His recent research focuses on the linkage between natural climate variability, e.g., detecting the emerging anthropogenic effect on climate and projecting how the known climatic processes might change in the warming future. He leads the Taiwan Earth System Model team in RCEC’s climate model development effort and the participation in the Coupled Model Intercomparison Project Phase 6 to contribute locally-produced climate change data for the preparation of IPCC AR6. He also organizes the effort in developing seamless model system for the simulation and projection of global–urban climate and weather with the focus on extreme events.
Madden-Julian Oscillation: The oscillation is the most important tropical climatic phenomenon only second to the El Niño, and yet is still a big challenge for climate models to properly simulate. HHH and collaborators made a breakthrough in early 2010s by demonstrating that coupling a high-resolution one-column ocean mixed-layer model (named SIT) to the atmospheric general circulation model AGCM dramatically improves the simulation of the MJO to have realistic strength, period, and propagation speed. Better resolving the fine structure of upper ocean temperature, especially the warm layer, produces more vigorous atmosphere-ocean interaction and strengthens intraseasonal variations in both SST and atmospheric circulation. HHH was one of the first few researchers to systematically investigate the orographic effect of the Maritime Continent on the MJO, which is an important mechanism having been largely neglected in the MJO research and recently receiving more attention because of the Year of Maritime Continent field campaign.
Multiscale Interaction in the Western North Pacific: HHH and collaborators explored the multiscale interaction between tropical cyclone (TC), submonthly perturbation, and intraseasonal oscillation in the western North Pacific (WNP) during the boreal summer. They found that the existence of TCs significantly enhanced the monsoon trough and weakened the subtropical high in the WNP, and amplified the intraseasonal–interannual climate variability by 40–60 percent. This finding suggests that TC is a part of climate system and should be considered as an integral component to understand climate variability and climate change.
Weather and climate extremes: HHH and collaborators conducted a series of studies on record-breaking extreme events and proposed that the compound effect of various influencing factors caused the weather and climate extremes. Each seemingly random event might be caused by different combination of various factors. This randomness is seemingly the reason for the low predictability of the extremes and why statistical study such as composite or correlation analysis often failed to explain the extremes. Global warming would result in an increase in the probability of synchronization of various influencing factors and increase the occurrence probability of weather and climate extremes.

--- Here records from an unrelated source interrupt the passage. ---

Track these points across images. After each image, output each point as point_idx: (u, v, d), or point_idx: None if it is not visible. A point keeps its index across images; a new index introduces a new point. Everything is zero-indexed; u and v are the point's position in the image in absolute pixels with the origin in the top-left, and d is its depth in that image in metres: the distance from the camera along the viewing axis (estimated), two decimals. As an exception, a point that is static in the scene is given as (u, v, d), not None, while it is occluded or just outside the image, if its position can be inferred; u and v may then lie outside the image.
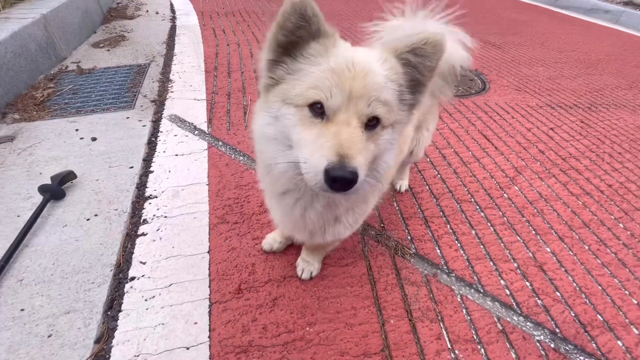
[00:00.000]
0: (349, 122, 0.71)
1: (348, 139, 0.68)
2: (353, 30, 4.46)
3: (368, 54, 0.78)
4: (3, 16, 2.59)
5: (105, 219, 1.56)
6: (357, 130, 0.71)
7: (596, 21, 6.54)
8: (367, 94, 0.71)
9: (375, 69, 0.74)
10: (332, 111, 0.72)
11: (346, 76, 0.71)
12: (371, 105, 0.72)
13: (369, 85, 0.72)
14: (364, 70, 0.72)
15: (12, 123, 2.10)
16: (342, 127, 0.70)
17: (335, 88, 0.71)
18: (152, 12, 4.53)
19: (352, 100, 0.71)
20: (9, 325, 1.15)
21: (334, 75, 0.71)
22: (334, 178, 0.65)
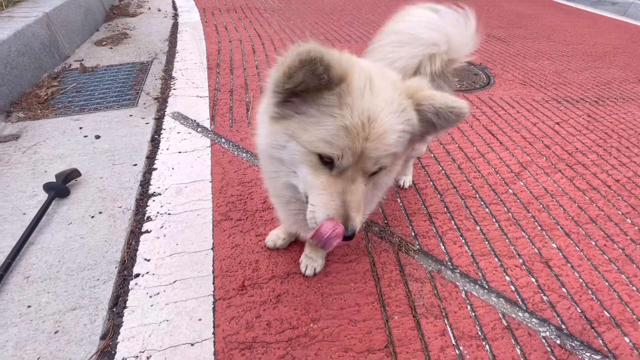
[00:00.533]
0: (355, 178, 0.74)
1: (352, 200, 0.73)
2: (355, 24, 4.42)
3: (386, 101, 0.72)
4: (6, 15, 2.60)
5: (109, 216, 1.57)
6: (361, 186, 0.75)
7: (603, 13, 6.43)
8: (377, 156, 0.72)
9: (392, 126, 0.71)
10: (342, 166, 0.73)
11: (360, 137, 0.69)
12: (378, 163, 0.74)
13: (381, 147, 0.71)
14: (379, 130, 0.70)
15: (17, 122, 2.12)
16: (347, 184, 0.74)
17: (348, 149, 0.70)
18: (154, 10, 4.52)
19: (362, 159, 0.72)
20: (16, 322, 1.16)
21: (348, 134, 0.69)
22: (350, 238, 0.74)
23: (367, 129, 0.69)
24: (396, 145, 0.74)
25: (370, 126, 0.69)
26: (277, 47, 3.54)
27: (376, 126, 0.70)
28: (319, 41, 0.63)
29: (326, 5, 5.35)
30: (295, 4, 5.30)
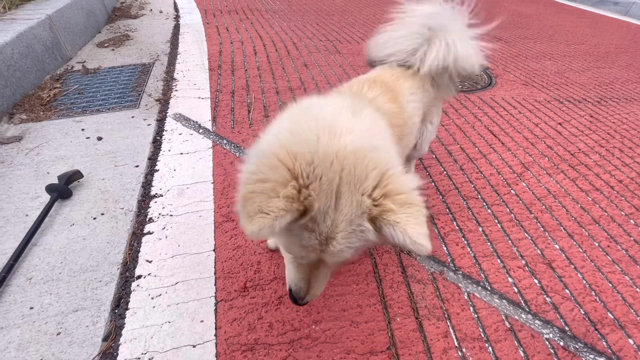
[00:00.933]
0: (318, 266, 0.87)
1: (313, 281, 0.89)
2: (356, 25, 4.42)
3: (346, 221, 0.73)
4: (9, 17, 2.61)
5: (111, 217, 1.57)
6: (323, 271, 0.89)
7: (605, 13, 6.41)
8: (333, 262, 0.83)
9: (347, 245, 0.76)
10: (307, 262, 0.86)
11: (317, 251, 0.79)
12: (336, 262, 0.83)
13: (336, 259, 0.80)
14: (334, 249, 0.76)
15: (20, 123, 2.13)
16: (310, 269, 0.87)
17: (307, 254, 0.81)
18: (155, 11, 4.54)
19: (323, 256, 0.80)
20: (18, 323, 1.17)
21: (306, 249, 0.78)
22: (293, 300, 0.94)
23: (325, 246, 0.75)
24: (352, 253, 0.79)
25: (327, 244, 0.75)
26: (278, 49, 3.54)
27: (332, 245, 0.74)
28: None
29: (327, 6, 5.35)
30: (296, 5, 5.31)
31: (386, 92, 1.13)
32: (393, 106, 1.11)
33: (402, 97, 1.18)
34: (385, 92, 1.13)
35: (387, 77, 1.25)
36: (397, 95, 1.17)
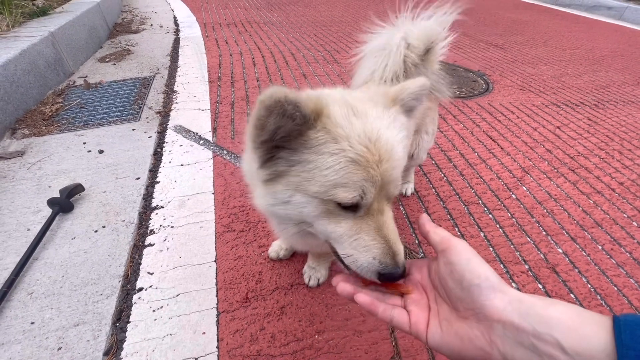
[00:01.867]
0: (382, 209, 0.68)
1: (390, 233, 0.67)
2: (353, 35, 4.49)
3: (376, 117, 0.68)
4: (13, 35, 2.66)
5: (113, 230, 1.57)
6: (390, 214, 0.70)
7: (599, 18, 6.50)
8: (395, 177, 0.67)
9: (395, 140, 0.68)
10: (366, 205, 0.66)
11: (371, 163, 0.63)
12: (398, 186, 0.70)
13: (396, 165, 0.67)
14: (387, 149, 0.65)
15: (22, 138, 2.15)
16: (378, 218, 0.67)
17: (366, 183, 0.63)
18: (156, 26, 4.62)
19: (383, 186, 0.66)
20: (19, 339, 1.16)
21: (359, 166, 0.63)
22: (390, 278, 0.66)
23: (375, 151, 0.64)
24: (404, 157, 0.71)
25: (376, 147, 0.64)
26: (277, 59, 3.59)
27: (382, 145, 0.65)
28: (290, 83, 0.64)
29: (324, 18, 5.45)
30: (294, 17, 5.40)
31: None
32: None
33: None
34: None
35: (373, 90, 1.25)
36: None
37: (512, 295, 0.51)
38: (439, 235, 0.62)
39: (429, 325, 0.59)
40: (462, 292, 0.55)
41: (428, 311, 0.62)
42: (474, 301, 0.53)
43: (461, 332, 0.54)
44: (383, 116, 0.70)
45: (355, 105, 0.68)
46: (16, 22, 2.89)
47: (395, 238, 0.68)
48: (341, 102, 0.68)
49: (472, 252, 0.57)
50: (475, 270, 0.54)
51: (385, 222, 0.68)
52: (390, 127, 0.69)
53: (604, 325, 0.44)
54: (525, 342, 0.47)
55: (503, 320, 0.49)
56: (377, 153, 0.64)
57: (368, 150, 0.63)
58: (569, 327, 0.45)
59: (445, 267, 0.59)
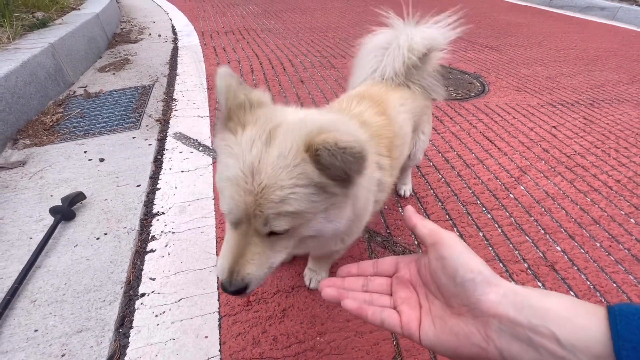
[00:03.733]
0: (247, 233, 0.69)
1: (239, 254, 0.70)
2: (350, 42, 4.54)
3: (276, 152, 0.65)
4: (13, 47, 2.70)
5: (114, 237, 1.58)
6: (253, 241, 0.70)
7: (592, 19, 6.58)
8: (263, 213, 0.65)
9: (278, 181, 0.64)
10: (237, 223, 0.69)
11: (242, 189, 0.64)
12: (269, 224, 0.66)
13: (265, 203, 0.64)
14: (261, 184, 0.63)
15: (23, 148, 2.17)
16: (241, 239, 0.70)
17: (233, 202, 0.66)
18: (154, 35, 4.68)
19: (250, 216, 0.66)
20: (23, 347, 1.17)
21: (231, 185, 0.66)
22: (224, 288, 0.71)
23: (250, 182, 0.64)
24: (290, 203, 0.65)
25: (253, 179, 0.64)
26: (274, 66, 3.63)
27: (258, 179, 0.64)
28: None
29: (320, 24, 5.51)
30: (290, 23, 5.47)
31: (374, 106, 1.16)
32: (381, 119, 1.12)
33: (391, 109, 1.20)
34: (373, 106, 1.16)
35: (375, 90, 1.27)
36: (386, 107, 1.19)
37: (507, 287, 0.50)
38: (427, 228, 0.60)
39: (422, 324, 0.57)
40: (455, 287, 0.54)
41: (419, 309, 0.60)
42: (469, 297, 0.52)
43: (456, 328, 0.53)
44: (286, 156, 0.65)
45: (274, 133, 0.67)
46: (17, 34, 2.93)
47: (240, 261, 0.70)
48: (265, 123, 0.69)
49: (462, 244, 0.57)
50: (468, 264, 0.53)
51: (243, 246, 0.70)
52: (283, 170, 0.64)
53: (599, 315, 0.44)
54: (522, 335, 0.46)
55: (499, 315, 0.49)
56: (251, 183, 0.64)
57: (244, 177, 0.64)
58: (564, 318, 0.45)
59: (436, 262, 0.57)
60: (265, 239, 0.70)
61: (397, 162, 1.21)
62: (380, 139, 1.08)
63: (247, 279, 0.70)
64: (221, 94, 0.70)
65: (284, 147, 0.65)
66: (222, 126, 0.72)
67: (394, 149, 1.13)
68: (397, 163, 1.19)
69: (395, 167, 1.17)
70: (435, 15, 1.38)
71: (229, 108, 0.70)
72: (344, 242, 1.03)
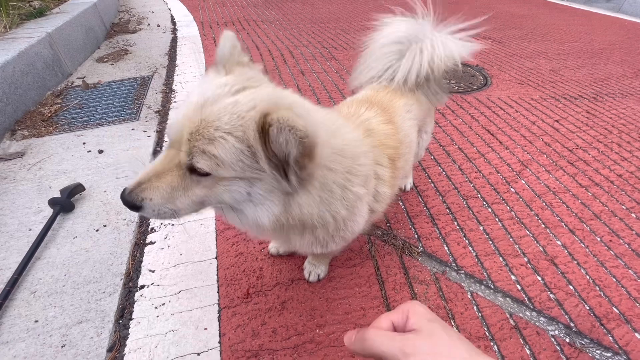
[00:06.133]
0: (172, 159, 0.70)
1: (153, 174, 0.70)
2: (351, 32, 4.48)
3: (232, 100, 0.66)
4: (10, 36, 2.66)
5: (114, 229, 1.58)
6: (173, 169, 0.70)
7: (597, 11, 6.48)
8: (191, 143, 0.65)
9: (216, 119, 0.64)
10: (170, 144, 0.71)
11: (189, 113, 0.67)
12: (193, 157, 0.66)
13: (198, 135, 0.64)
14: (203, 117, 0.65)
15: (22, 139, 2.15)
16: (163, 161, 0.71)
17: (175, 119, 0.69)
18: (153, 25, 4.62)
19: (182, 143, 0.67)
20: (23, 337, 1.17)
21: (184, 105, 0.69)
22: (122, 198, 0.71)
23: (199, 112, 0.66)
24: (217, 147, 0.64)
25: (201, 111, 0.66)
26: (275, 57, 3.59)
27: (204, 113, 0.66)
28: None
29: (322, 15, 5.43)
30: (291, 14, 5.39)
31: (382, 113, 1.13)
32: (388, 127, 1.10)
33: (397, 117, 1.18)
34: (381, 113, 1.13)
35: (382, 96, 1.24)
36: (393, 115, 1.16)
37: None
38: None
39: None
40: None
41: None
42: None
43: None
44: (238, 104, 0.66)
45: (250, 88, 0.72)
46: (13, 24, 2.89)
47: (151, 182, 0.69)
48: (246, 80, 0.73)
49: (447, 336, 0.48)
50: None
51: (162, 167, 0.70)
52: (225, 114, 0.65)
53: None
54: None
55: None
56: (199, 113, 0.66)
57: (195, 106, 0.67)
58: None
59: None
60: (184, 175, 0.70)
61: (401, 172, 1.18)
62: (385, 148, 1.06)
63: (144, 203, 0.70)
64: (225, 50, 0.76)
65: (244, 100, 0.67)
66: (212, 70, 0.78)
67: (398, 159, 1.11)
68: (400, 173, 1.17)
69: (397, 177, 1.15)
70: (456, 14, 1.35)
71: (226, 62, 0.76)
72: (326, 248, 0.99)
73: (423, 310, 0.53)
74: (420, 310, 0.53)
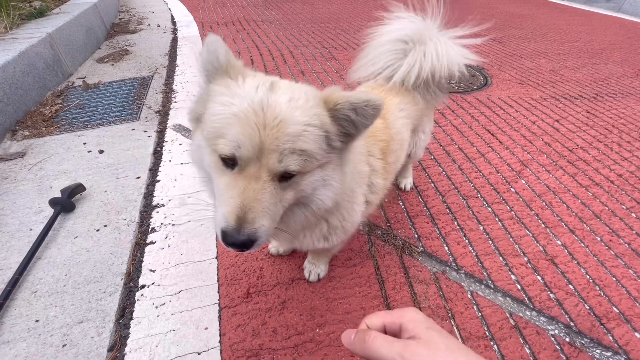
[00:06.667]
0: (259, 175, 0.65)
1: (251, 199, 0.64)
2: (351, 32, 4.48)
3: (286, 96, 0.67)
4: (10, 37, 2.67)
5: (114, 229, 1.58)
6: (266, 185, 0.65)
7: (598, 10, 6.47)
8: (279, 147, 0.63)
9: (292, 116, 0.64)
10: (243, 162, 0.65)
11: (252, 123, 0.62)
12: (283, 161, 0.64)
13: (282, 137, 0.63)
14: (275, 118, 0.63)
15: (22, 140, 2.16)
16: (250, 182, 0.65)
17: (243, 138, 0.62)
18: (153, 26, 4.62)
19: (263, 152, 0.63)
20: (24, 337, 1.17)
21: (238, 121, 0.63)
22: (228, 241, 0.64)
23: (261, 114, 0.63)
24: (305, 141, 0.65)
25: (264, 112, 0.63)
26: (275, 57, 3.59)
27: (272, 113, 0.63)
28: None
29: (322, 15, 5.43)
30: (291, 14, 5.39)
31: None
32: (379, 122, 1.11)
33: (390, 114, 1.18)
34: None
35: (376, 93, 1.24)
36: (385, 112, 1.17)
37: None
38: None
39: None
40: None
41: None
42: None
43: None
44: (297, 100, 0.67)
45: (278, 84, 0.70)
46: (14, 24, 2.89)
47: (257, 208, 0.64)
48: (269, 79, 0.71)
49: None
50: None
51: (253, 189, 0.64)
52: (295, 109, 0.65)
53: None
54: None
55: None
56: (263, 117, 0.63)
57: (253, 112, 0.63)
58: None
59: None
60: (276, 185, 0.67)
61: (393, 167, 1.19)
62: (375, 140, 1.07)
63: (260, 231, 0.63)
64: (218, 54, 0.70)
65: (293, 95, 0.67)
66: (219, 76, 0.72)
67: (389, 153, 1.12)
68: (392, 167, 1.18)
69: (389, 171, 1.16)
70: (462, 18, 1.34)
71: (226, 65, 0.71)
72: (329, 241, 1.01)
73: (420, 317, 0.54)
74: (418, 317, 0.54)
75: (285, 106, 0.65)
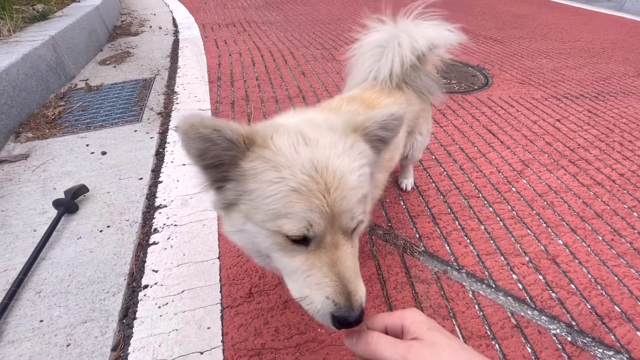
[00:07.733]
0: (337, 243, 0.62)
1: (345, 270, 0.60)
2: (352, 33, 4.49)
3: (329, 145, 0.63)
4: (14, 40, 2.69)
5: (117, 229, 1.59)
6: (346, 247, 0.63)
7: (599, 10, 6.46)
8: (347, 208, 0.60)
9: (346, 168, 0.61)
10: (318, 237, 0.61)
11: (316, 192, 0.58)
12: (355, 217, 0.62)
13: (347, 196, 0.60)
14: (335, 178, 0.59)
15: (26, 142, 2.18)
16: (333, 253, 0.61)
17: (312, 213, 0.58)
18: (155, 28, 4.65)
19: (335, 217, 0.60)
20: (29, 336, 1.19)
21: (300, 196, 0.58)
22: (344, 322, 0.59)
23: (321, 179, 0.59)
24: (362, 186, 0.64)
25: (322, 176, 0.59)
26: (276, 58, 3.61)
27: (330, 173, 0.59)
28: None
29: (322, 16, 5.45)
30: (292, 16, 5.41)
31: (365, 108, 1.14)
32: None
33: None
34: (364, 107, 1.14)
35: (368, 94, 1.26)
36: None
37: None
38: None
39: None
40: None
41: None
42: None
43: None
44: (336, 144, 0.64)
45: (306, 134, 0.64)
46: (17, 27, 2.92)
47: (352, 276, 0.61)
48: (292, 130, 0.65)
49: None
50: None
51: (340, 258, 0.61)
52: (343, 156, 0.63)
53: None
54: None
55: None
56: (323, 182, 0.59)
57: (312, 179, 0.58)
58: None
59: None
60: (351, 241, 0.64)
61: (387, 165, 1.20)
62: None
63: (364, 299, 0.61)
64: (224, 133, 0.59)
65: (327, 140, 0.63)
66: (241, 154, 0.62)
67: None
68: (387, 165, 1.19)
69: (387, 168, 1.18)
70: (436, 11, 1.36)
71: (240, 136, 0.60)
72: None
73: (422, 318, 0.55)
74: (419, 318, 0.54)
75: (336, 159, 0.61)
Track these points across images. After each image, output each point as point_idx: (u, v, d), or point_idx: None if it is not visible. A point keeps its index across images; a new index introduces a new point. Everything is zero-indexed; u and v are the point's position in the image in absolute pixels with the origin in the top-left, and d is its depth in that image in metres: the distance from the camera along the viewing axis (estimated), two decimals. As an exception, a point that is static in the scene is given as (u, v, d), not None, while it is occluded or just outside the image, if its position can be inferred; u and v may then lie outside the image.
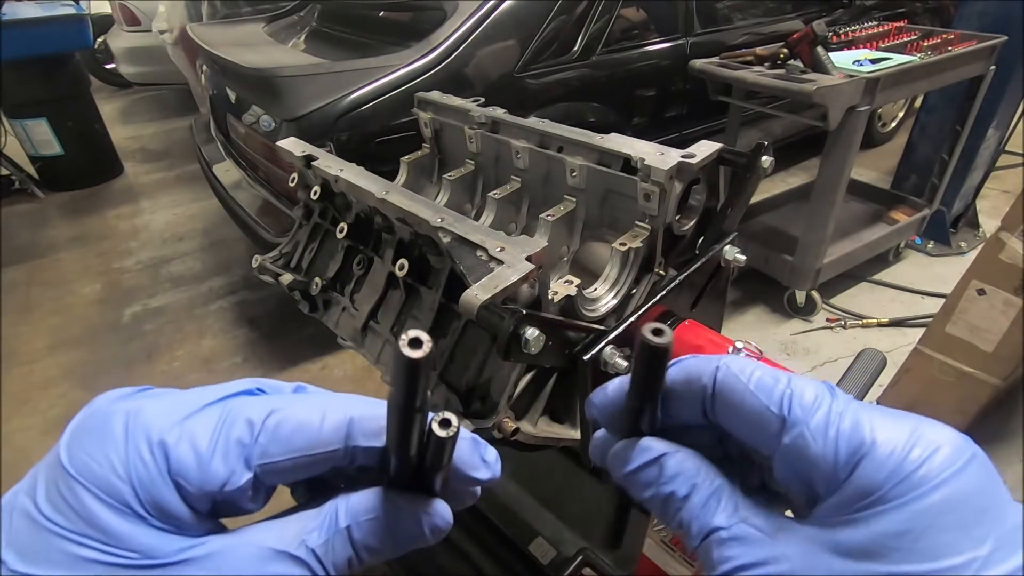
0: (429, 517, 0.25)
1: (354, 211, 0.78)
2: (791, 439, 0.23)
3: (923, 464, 0.21)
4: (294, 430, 0.23)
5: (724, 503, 0.25)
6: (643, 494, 0.27)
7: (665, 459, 0.26)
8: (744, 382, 0.25)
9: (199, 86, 3.14)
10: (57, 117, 3.74)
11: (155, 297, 2.82)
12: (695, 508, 0.25)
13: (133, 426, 0.22)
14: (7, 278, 2.99)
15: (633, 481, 0.27)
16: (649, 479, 0.26)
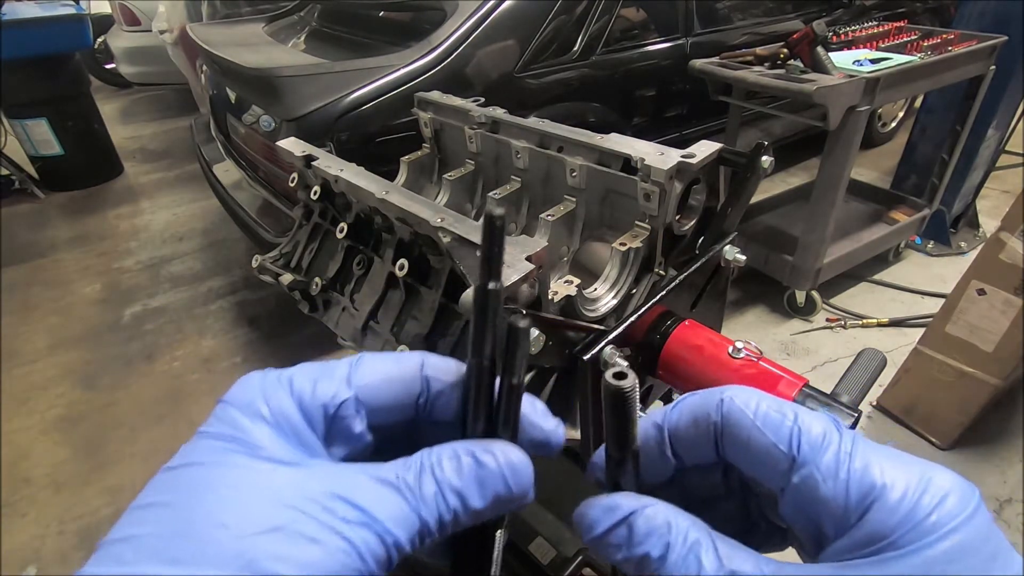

Climate model development: HHH organized an effort at climate model development in 2011 under the support of the MOST to nurture local talents in climate modeling and develop/implement climate models for the use in Taiwan. Since 2011, a climate model team has been established with the ability in modifying the existing climate models and implementing new modules developed locally. This effort has led to the implementation of Taiwan Earth System Model (TaiESM) developed locally, the High-resolution Atmospheric Model (GFDL, 25 and 50 km) developed by the GFDL and the extremely high-resolution (13 km) fvGFS-tw with a nested domain (3 km) over Taiwan.
Climate change projection under RCP emission scenarios: Using the high-resolution projection data from the HiRAM and MRI-AGCM (including d4PDF data) and also coarser-resolution CMIP5/6 models (including TaiESM) to conduct a series of climate change studies with the focus on East Asian monsoon and climate systems (e.g., front, drought, atmospheric river) that affect Taiwan.